As usual, I get very suspicious when research does not report absolute measures. How many years younger? Why isn't that in the abstract?
The researchers get distracted by the ideological goal of stamping out inequality. But the research findings stand, independent of the ideological interpretation of those findings. So what are the actual findings which aren't in the abstract?
The Abstract does not mention by how much younger are women depicted than men which seems to me a crucial omission. If it's six months then that is probably within margin or error. If it is six years, then there might be something interesting.
The report itself gives the answer for celebrities:
Next, we analysed the 2018 IMDb–Wiki dataset43 and the 2014 Cross-Age Celebrity Dataset (CACD)44 consisting of Google Images, each of which provides the true gender and age of the celebrities depicted using their public bio pages and time-stamped photographs. Figure 1 shows that female celebrities are, on average, 6.5 years younger than men on IMDb (t = −169.9; P = 2.2 × 10−16; n = 451,562 images; Fig. 1d), 3.27 years younger on Wikipedia (t = 10.64; P = 2.2 × 10−16; n = 57,972 images; Fig. 1e) and 5.35 years younger in Google Images (t = −90.92; P = 2.2 × 10−16; n = 149,889 images; Fig. 1f). In all cases, the most common (modal) age for women is in their 20s, whereas in images from IMDb and Google, the most common ages for men are 40 years and 50 years, respectively.
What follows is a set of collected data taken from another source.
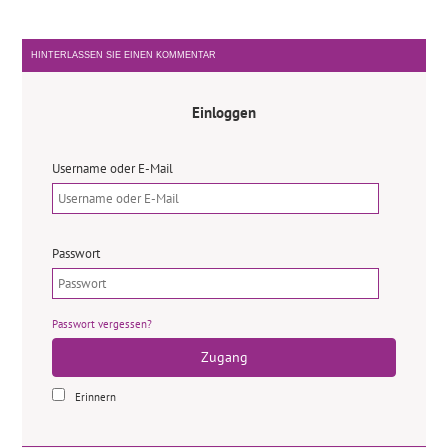
HINTERLASSEN SIE EINEN KOMMENTAR
Einloggen
Username oder E-Mail
Passwort
Passwort vergessen?
Zugang
Erinnern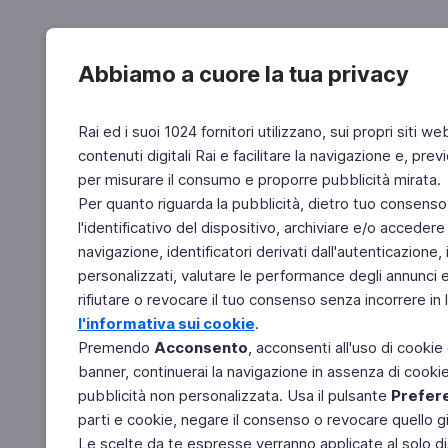
Abbiamo a cuore la tua privacy
Rai ed i suoi 1024 fornitori utilizzano, sui propri siti we
contenuti digitali Rai e facilitare la navigazione e, pre
per misurare il consumo e proporre pubblicità mirata.
Per quanto riguarda la pubblicità, dietro tuo consenso,
l'identificativo del dispositivo, archiviare e/o accedere
navigazione, identificatori derivati dall'autenticazione, 
personalizzati, valutare le performance degli annunci 
rifiutare o revocare il tuo consenso senza incorrere in l
l'informativa sui cookie
.
Premendo
Acconsento
, acconsenti all'uso di cookie
banner, continuerai la navigazione in assenza di cookie 
pubblicità non personalizzata. Usa il pulsante
Prefer
parti e cookie, negare il consenso o revocare quello g
Le scelte da te espresse verranno applicate al solo dis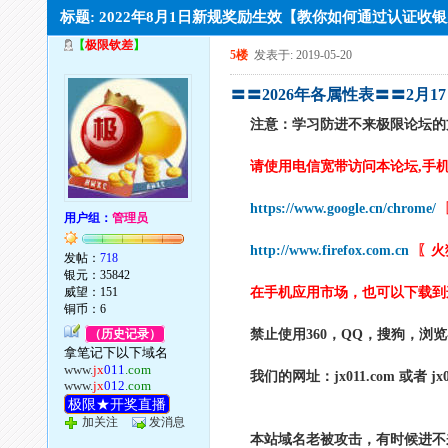
标题: 2022年8月1日新规奖励生效【教你如何通过认证收银元
【
极限钦差
】
5楼
发表于: 2019-05-20
〓〓2026年各属性表〓〓2月
注意：学习防进不来极限论坛的
请使用电信宽带访问本论坛,手
https://www.google.cn/chrome/
用户组：
管理员
http://www.firefox.com.cn
〖火
发帖：
718
银元：35842
威望：151
在手机应用市场，也可以下载到
铜币：6
（历史记录）
禁止使用360，QQ，搜狗，浏
拿笔记下以下域名
www.
jx
011
.com
我们的网址：jx011.com 或
www.
jx
012
.com
极限★开奖直播
加关注
发消息
本站域名老被攻击，有时候进不来可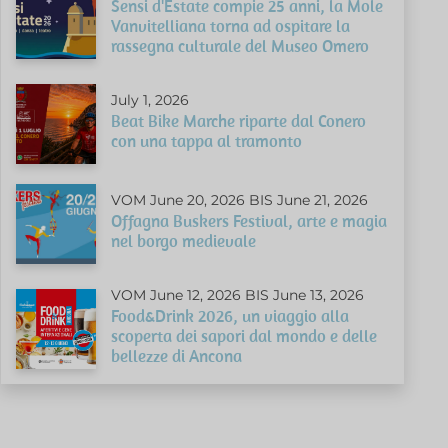
Sensi d'Estate compie 25 anni, la Mole
Vanvitelliana torna ad ospitare la
rassegna culturale del Museo Omero
July 1, 2026
Beat Bike Marche riparte dal Conero
con una tappa al tramonto
VOM June 20, 2026 BIS June 21, 2026
Offagna Buskers Festival, arte e magia
nel borgo medievale
VOM June 12, 2026 BIS June 13, 2026
Food&Drink 2026, un viaggio alla
scoperta dei sapori dal mondo e delle
bellezze di Ancona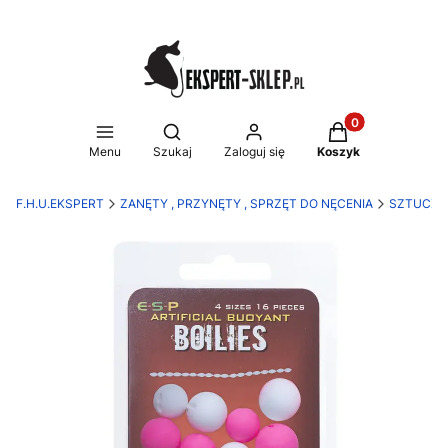
Produkty w koszy
Otwórz wyszukiwarkę
Menu
Szukaj
Zaloguj się
Koszyk
F.H.U.EKSPERT
ZANĘTY , PRZYNĘTY , SPRZĘT DO NĘCENIA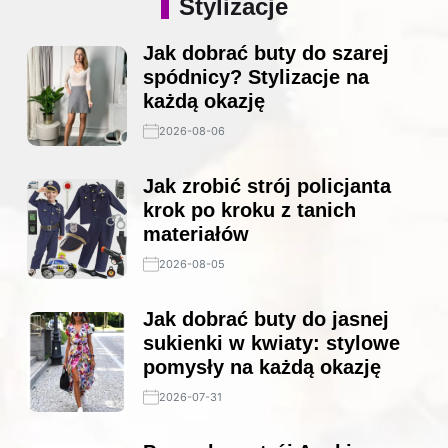
Stylizacje
Jak dobrać buty do szarej
spódnicy? Stylizacje na
każdą okazję
2026-08-06
Jak zrobić strój policjanta
krok po kroku z tanich
materiałów
2026-08-05
Jak dobrać buty do jasnej
sukienki w kwiaty: stylowe
pomysły na każdą okazję
2026-07-31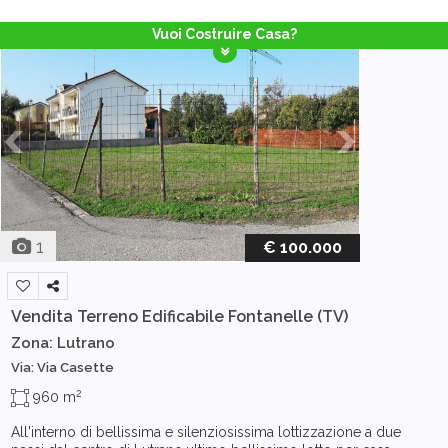
Vuoi Costruire Casa?
1
€ 100.000
Vendita Terreno Edificabile
Fontanelle (TV)
Zona: Lutrano
Via: Via Casette
2
960 m
All'interno di bellissima e silenziosissima lottizzazione a due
These analyses show that age-related gender bias online is not an artefact of human perceptions of gender and age, because it is replicated using verified objective information about the age and gender of those depicted. That age-based gender bias replicates strongly in the context of celebrities is concerning, given the salient role that celebrities play in reinforcing stereotypes.
6.5 years is in the interesting category.
However, the media industry is by repute notorious for favoring young starlets while providing more roles for older men. So maybe 6 years gap isn't surprising. What about other occupations and categories.
From the bowels of the report it appears that their other approaches (aside from IMDb) don't have nearly the gap. One or two years seem the modal gap depending on the different methods used. Certainly within the margin of error given questions about data integrity and methodological sensitivity.
From potentially interesting research, this now begins to look like cognitive pollution. They wanted to find a discriminatory bias and they were able to play with the data to get one. But mostly by building a house of cards, likely to collapse at the slightest breath of inquisition.
Christian Rudder had far better evidence some fifteen years ago, see One data set can have multiple truths.